Padre Júlio Lancelotti promove almoço de Natal para 80 mil em situação de rua em SP
Almoço de Natal para população de rua em SP com Padre Lancelotti

Na tarde de quinta-feira, 25 de dezembro de 2025, o espírito do Natal ganhou um significado profundo na região central de São Paulo. Enquanto muitas famílias se reuniam em suas casas, a Casa de Oração do Povo de Rua abriu suas portas para celebrar a data com aqueles que vivem nas ruas da capital paulista. O evento contou com a presença marcante do Padre Júlio Lancelotti, figura conhecida e respeitada por sua dedicação incansável a essa população.

Um refúgio em meio à crescente desigualdade

O padre chegou ao local no início da tarde e, antes de servir a refeição, fez uma oração, reforçando o sentido de comunidade. Em sua fala, Lancelotti não escondeu a preocupação com a realidade atual. "Está sendo cada vez mais difícil a situação de polarização que a gente vive, a situação de desafio e de desigualdade", lamentou, destacando que o aumento no número de pessoas vivendo nas ruas torna a cena, ao mesmo tempo cheia de gente, melancólica.

Para ele, a essência do Natal estava ali presente: "acolher aqueles que ninguém acolhe, olhar para aqueles que ninguém olha". O almoço foi servido seguindo uma ordem cuidadosa: primeiro as crianças, depois as mulheres e, por fim, os homens, que representavam a maioria dos presentes. O clima era de respeito e paciência, assemelhando-se a uma grande reunião familiar.

A força do trabalho voluntário e histórias de vida

Muito antes da chegada do padre, a casa já estava em pleno funcionamento graças ao trabalho de voluntários. Na cozinha, dez pessoas se revezavam preparando o farto cardápio natalino, que incluía pernil, arroz, farofa, salada, frutas e panetone. A coordenação do espaço está a cargo de Ana Maria da Silva Alexandre, que há 26 anos atua no local.

Ana Maria descreve a emoção do dia: "Para mim é maravilhoso ver que essas pessoas que não têm uma casa para ir hoje, não têm uma família... a casa é um espaço que está aberto". Ela ressalta que a importância vai além da comida, estando no ato de sentar-se à mesa, conversar e criar laços.

O cenário de 2025, no entanto, deixou marcas difíceis. "Foi difícil, pelas coisas que a gente vê acontecendo. Muita reintegração de posse, muita gente que estava em ocupações e a gente vê voltando para a rua", afirmou a coordenadora, citando também o deslocamento da chamada Cracolândia para as periferias como um problema não resolvido.
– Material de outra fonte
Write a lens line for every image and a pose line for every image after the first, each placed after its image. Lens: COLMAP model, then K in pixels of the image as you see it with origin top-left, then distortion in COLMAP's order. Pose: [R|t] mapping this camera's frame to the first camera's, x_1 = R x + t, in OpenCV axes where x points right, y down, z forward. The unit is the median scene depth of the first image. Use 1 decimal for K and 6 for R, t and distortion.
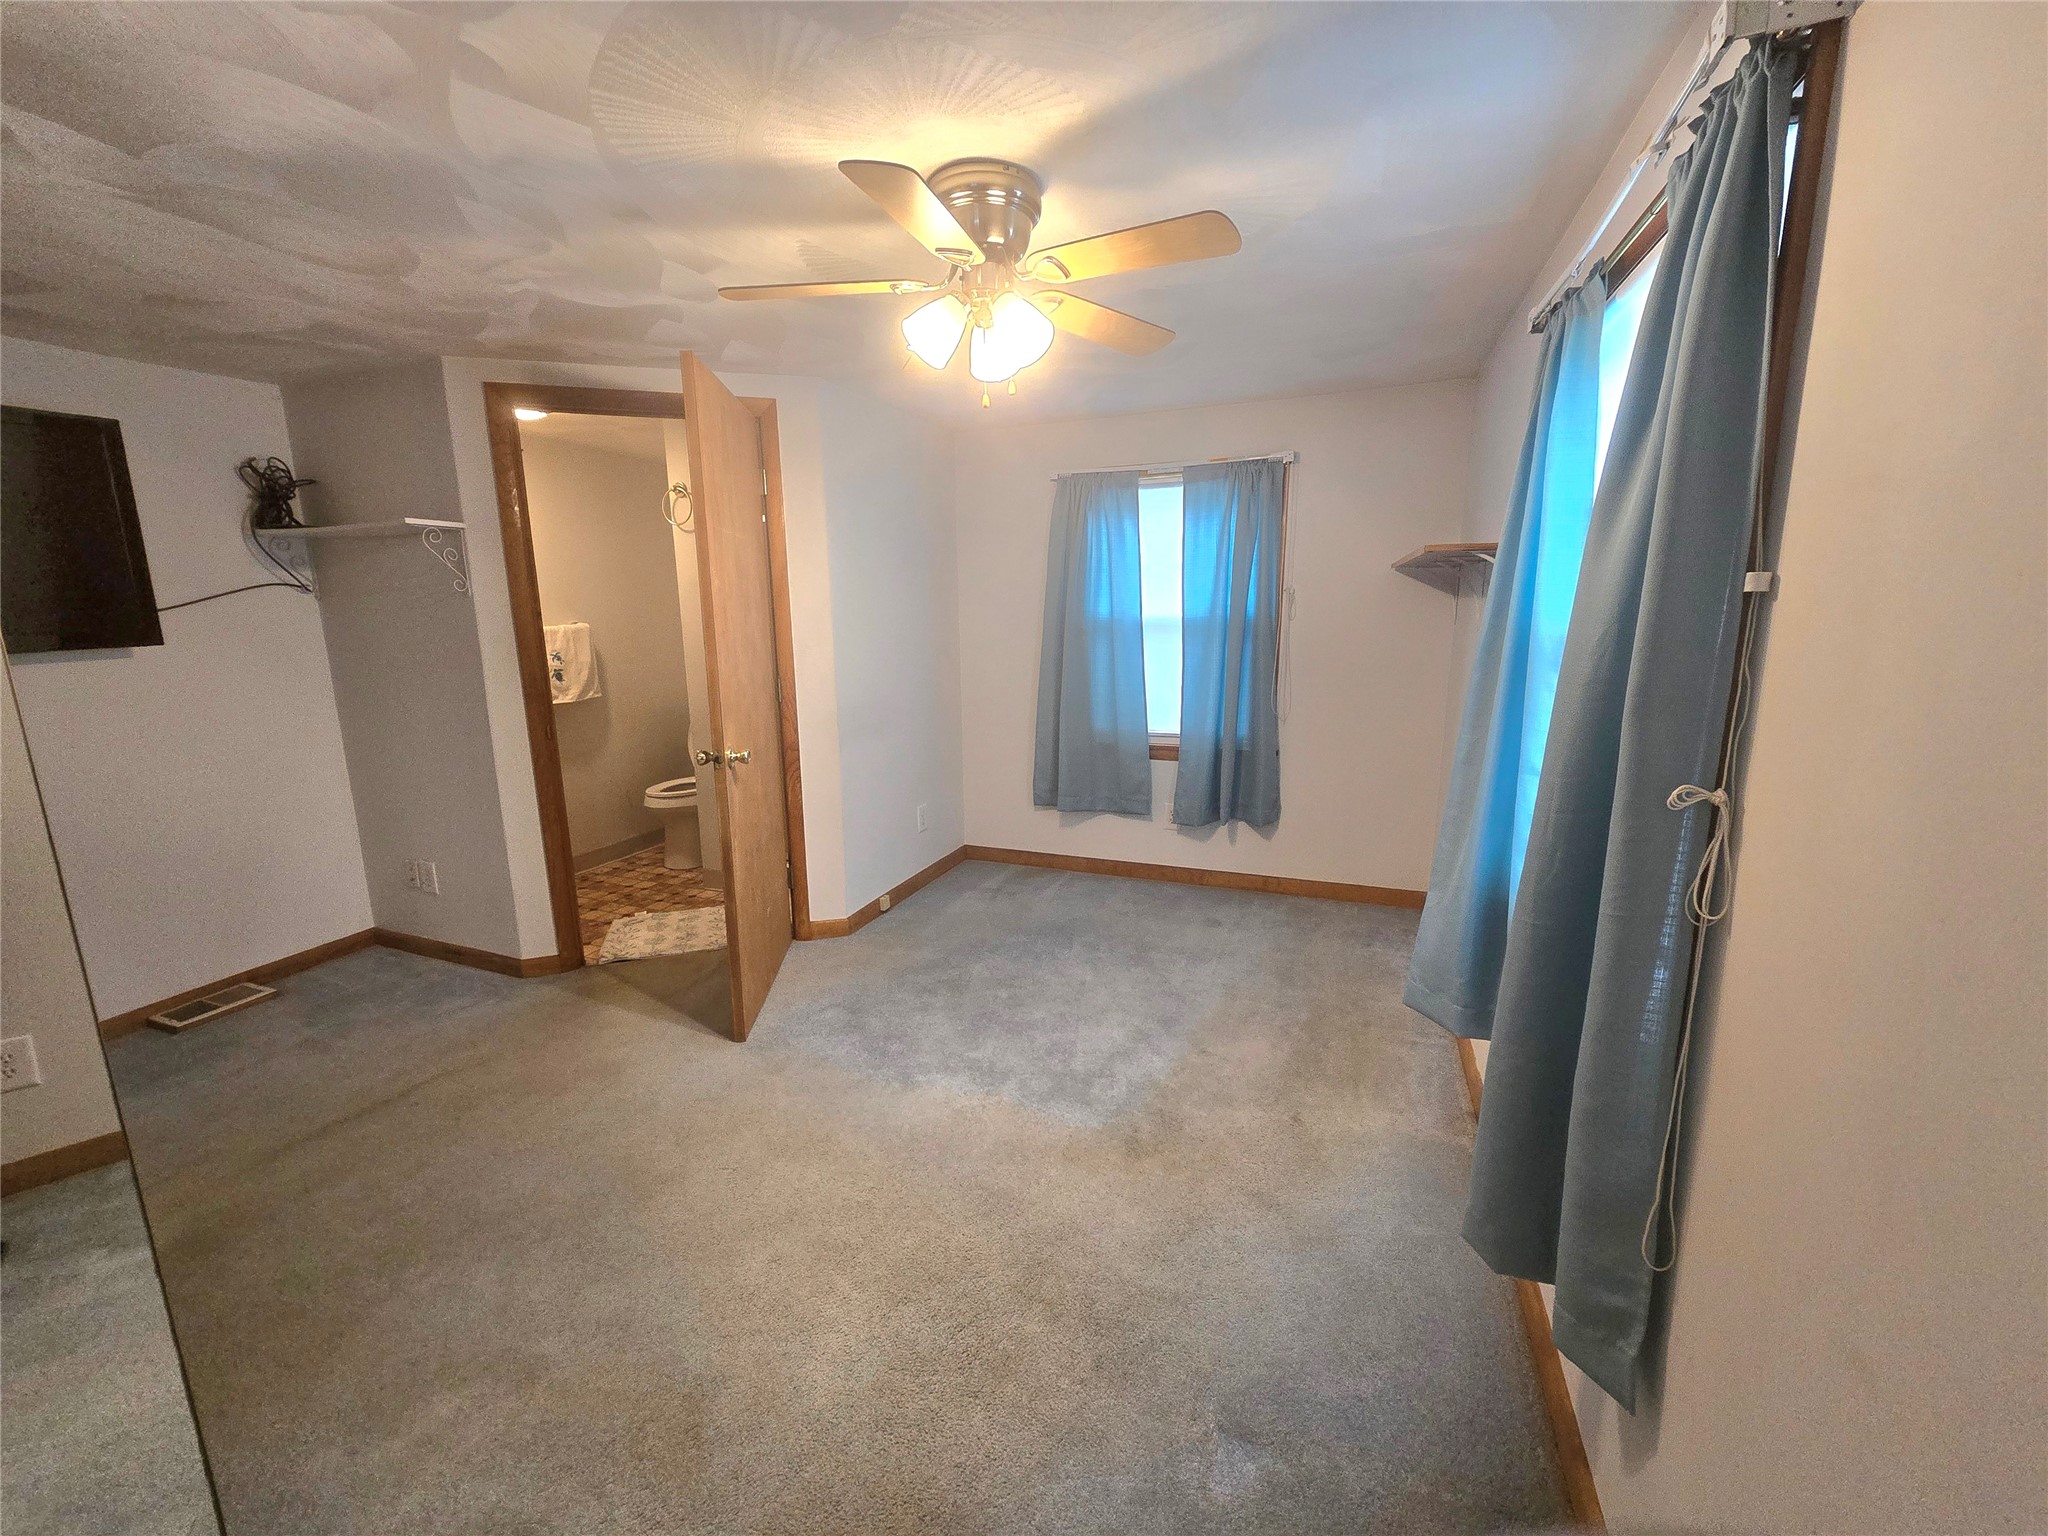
lens RADIAL K [[834.9, 0, 1016.8], [0, 834.9, 753.4], [0, 0, 1]] dist [-0.002344, -0.000116]
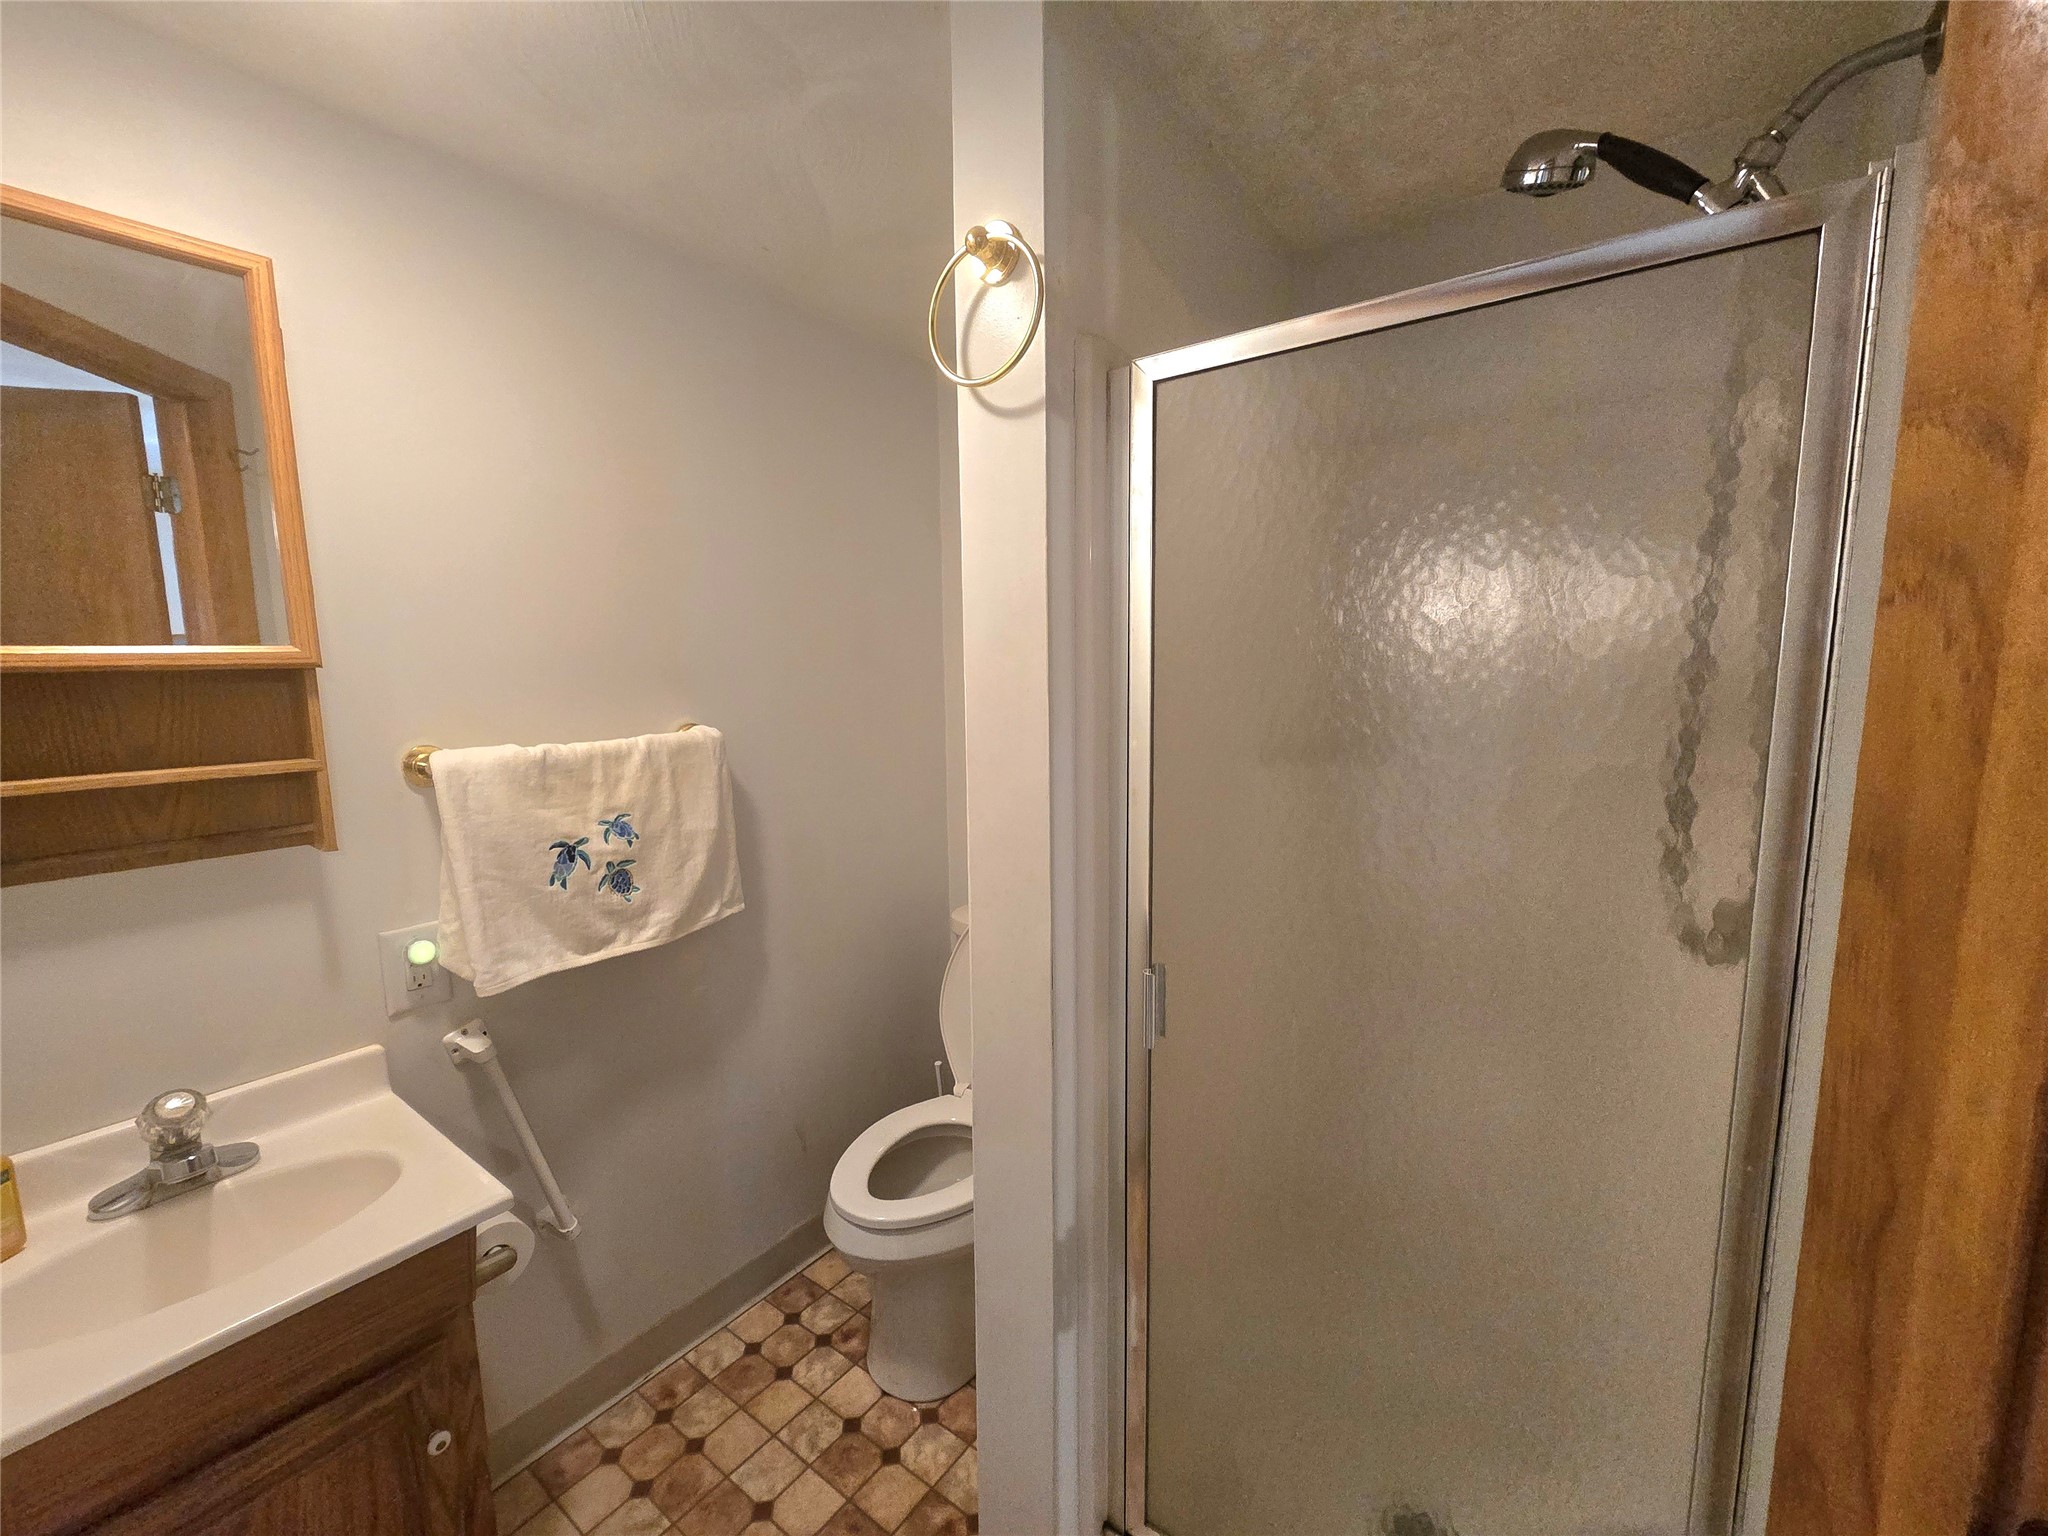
lens RADIAL K [[834.9, 0, 1016.8], [0, 834.9, 753.4], [0, 0, 1]] dist [-0.002344, -0.000116]
pose [[0.967371, 0.034993, -0.250934, -0.298145], [-0.050414, 0.997197, -0.055290, -0.135601], [0.248296, 0.066137, 0.966424, 0.695779]]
Rostos e esperanças por trás dos números

O evento reuniu histórias diversas de quem luta diariamente por dignidade. Ronaldo*, por exemplo, estava há duas semanas de volta às ruas após uma internação e uma recaída no vício depois de dez anos limpo. "Foi um ano difícil, sabe. Mas vai melhorar", disse, enquanto ajudava na montagem de kits de higiene que seriam distribuídos.

O casal Luna de Oliveira, uma mulher trans, e Emerson Ribeiro passava o primeiro Natal juntos. Eles enfrentam a dificuldade de encontrar abrigos que aceitem os dois juntos. Emerson, servente de pedreiro, orgulha-se de estar há mais de um mês sem drogas e busca uma nova chance no mercado de trabalho. O sonho do casal é se organizar, sair das ruas e se casar.

Nilton Bitencourt foi para a rua após a morte da mãe e uma disputa pelo espólio que o fez perder a casa onde morava. Ele trabalha descarregando caminhões na Rua 25 de Março e seu desejo para o ano novo é simples e concreto: "arrumar uma ponte dos dentes, que está frouxa".

Uma mensagem de Natal para a sociedade

O almoço na Casa de Oração do Povo de Rua é um retrato de um problema estrutural. Dados do Observatório da População de Rua apontam que cerca de 80 mil pessoas vivem nessa situação na cidade de São Paulo, número que só aumenta.

Ao final do evento, quando questionado sobre a mensagem mais importante deste Natal, Padre Júlio Lancelotti foi direto: "Enwhile a mudança não vem, seja diferente. Esteja com os pobres". Uma convocação à ação e à solidariedade que ecoa para além das festas de fim de ano.

O almoço de Natal de 2025 terminou, mas a certeza é que, enquanto persistirem a desigualdade, o preconceito e a miséria, haverá necessidade de muitos outros no ano que vem.

* nome fictício para preservar a identidade do entrevistado.